Records supplied
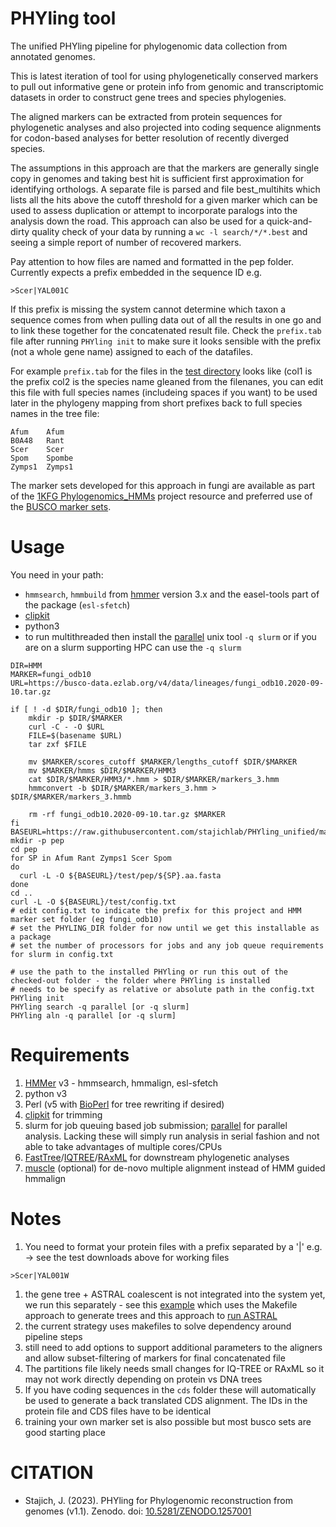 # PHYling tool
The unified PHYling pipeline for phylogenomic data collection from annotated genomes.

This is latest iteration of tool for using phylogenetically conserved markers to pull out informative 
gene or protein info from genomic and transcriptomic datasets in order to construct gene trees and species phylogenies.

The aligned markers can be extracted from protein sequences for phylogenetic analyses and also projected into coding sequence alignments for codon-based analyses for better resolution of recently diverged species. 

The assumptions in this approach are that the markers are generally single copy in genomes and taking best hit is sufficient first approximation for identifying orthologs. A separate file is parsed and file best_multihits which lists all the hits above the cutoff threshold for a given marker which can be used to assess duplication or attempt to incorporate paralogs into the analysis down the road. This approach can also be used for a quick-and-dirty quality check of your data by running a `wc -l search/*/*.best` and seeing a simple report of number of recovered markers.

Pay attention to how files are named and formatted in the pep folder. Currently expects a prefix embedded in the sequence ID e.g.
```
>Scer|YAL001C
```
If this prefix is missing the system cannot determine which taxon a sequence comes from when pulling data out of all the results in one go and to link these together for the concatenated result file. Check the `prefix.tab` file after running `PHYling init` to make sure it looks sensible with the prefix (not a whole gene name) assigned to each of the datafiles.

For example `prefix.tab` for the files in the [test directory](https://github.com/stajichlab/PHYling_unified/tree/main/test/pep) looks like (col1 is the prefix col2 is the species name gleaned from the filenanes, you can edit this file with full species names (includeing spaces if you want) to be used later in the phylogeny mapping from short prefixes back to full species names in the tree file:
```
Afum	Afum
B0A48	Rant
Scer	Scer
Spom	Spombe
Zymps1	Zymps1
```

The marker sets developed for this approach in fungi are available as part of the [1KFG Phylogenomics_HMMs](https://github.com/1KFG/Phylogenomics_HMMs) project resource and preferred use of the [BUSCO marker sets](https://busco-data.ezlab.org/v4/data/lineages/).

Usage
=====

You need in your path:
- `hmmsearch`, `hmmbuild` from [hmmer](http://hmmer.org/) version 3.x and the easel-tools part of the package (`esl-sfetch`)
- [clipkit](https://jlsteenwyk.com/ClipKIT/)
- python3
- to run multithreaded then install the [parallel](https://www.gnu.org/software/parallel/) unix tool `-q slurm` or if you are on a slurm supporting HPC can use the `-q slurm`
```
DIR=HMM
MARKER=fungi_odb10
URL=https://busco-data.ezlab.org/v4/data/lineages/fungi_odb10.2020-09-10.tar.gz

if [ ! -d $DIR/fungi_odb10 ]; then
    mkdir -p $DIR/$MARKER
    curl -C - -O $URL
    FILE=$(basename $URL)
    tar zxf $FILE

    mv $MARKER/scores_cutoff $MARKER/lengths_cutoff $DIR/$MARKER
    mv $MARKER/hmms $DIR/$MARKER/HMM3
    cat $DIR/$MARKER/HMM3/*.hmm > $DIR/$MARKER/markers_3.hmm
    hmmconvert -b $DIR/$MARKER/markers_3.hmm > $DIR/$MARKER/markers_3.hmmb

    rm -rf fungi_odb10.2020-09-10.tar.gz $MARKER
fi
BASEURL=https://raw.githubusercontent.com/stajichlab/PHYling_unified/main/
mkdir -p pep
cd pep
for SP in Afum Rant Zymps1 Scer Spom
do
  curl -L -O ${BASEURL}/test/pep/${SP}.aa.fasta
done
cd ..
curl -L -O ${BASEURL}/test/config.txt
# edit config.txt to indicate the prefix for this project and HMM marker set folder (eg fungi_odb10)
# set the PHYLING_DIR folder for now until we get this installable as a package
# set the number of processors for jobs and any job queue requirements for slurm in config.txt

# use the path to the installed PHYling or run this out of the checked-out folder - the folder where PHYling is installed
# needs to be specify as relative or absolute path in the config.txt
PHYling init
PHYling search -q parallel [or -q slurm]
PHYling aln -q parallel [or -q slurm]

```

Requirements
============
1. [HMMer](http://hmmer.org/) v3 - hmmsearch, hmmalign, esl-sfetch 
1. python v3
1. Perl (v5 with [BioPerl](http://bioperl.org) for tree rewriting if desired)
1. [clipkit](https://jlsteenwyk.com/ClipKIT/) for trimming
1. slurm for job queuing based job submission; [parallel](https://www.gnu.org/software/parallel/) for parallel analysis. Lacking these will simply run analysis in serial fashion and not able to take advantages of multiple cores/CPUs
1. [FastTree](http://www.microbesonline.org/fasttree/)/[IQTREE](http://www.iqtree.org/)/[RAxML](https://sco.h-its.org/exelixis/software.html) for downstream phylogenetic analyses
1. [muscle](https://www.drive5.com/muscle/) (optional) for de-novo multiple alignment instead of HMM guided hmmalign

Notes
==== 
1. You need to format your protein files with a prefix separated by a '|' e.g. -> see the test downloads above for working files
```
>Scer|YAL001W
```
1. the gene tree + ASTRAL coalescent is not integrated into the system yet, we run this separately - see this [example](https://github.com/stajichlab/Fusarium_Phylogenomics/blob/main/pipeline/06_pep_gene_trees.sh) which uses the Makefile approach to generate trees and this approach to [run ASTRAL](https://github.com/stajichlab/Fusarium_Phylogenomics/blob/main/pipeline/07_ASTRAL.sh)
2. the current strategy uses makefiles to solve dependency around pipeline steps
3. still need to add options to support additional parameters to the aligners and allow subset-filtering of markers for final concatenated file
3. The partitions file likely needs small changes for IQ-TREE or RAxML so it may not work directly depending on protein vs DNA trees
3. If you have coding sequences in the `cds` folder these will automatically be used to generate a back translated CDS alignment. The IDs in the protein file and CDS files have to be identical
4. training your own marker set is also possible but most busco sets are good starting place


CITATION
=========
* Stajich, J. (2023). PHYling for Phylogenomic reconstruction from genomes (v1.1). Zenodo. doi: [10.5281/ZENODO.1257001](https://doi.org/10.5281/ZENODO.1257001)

Problem description
Restate word for word the lines in the material above from the one with "1. python v3" to the one with "1. slurm for"; both of those lines count, and nothing else does.

Finished task
1. python v3
1. Perl (v5 with [BioPerl](http://bioperl.org) for tree rewriting if desired)
1. [clipkit](https://jlsteenwyk.com/ClipKIT/) for trimming
1. slurm for job queuing based job submission; [parallel](https://www.gnu.org/software/parallel/) for parallel analysis. Lacking these will simply run analysis in serial fashion and not able to take advantages of multiple cores/CPUs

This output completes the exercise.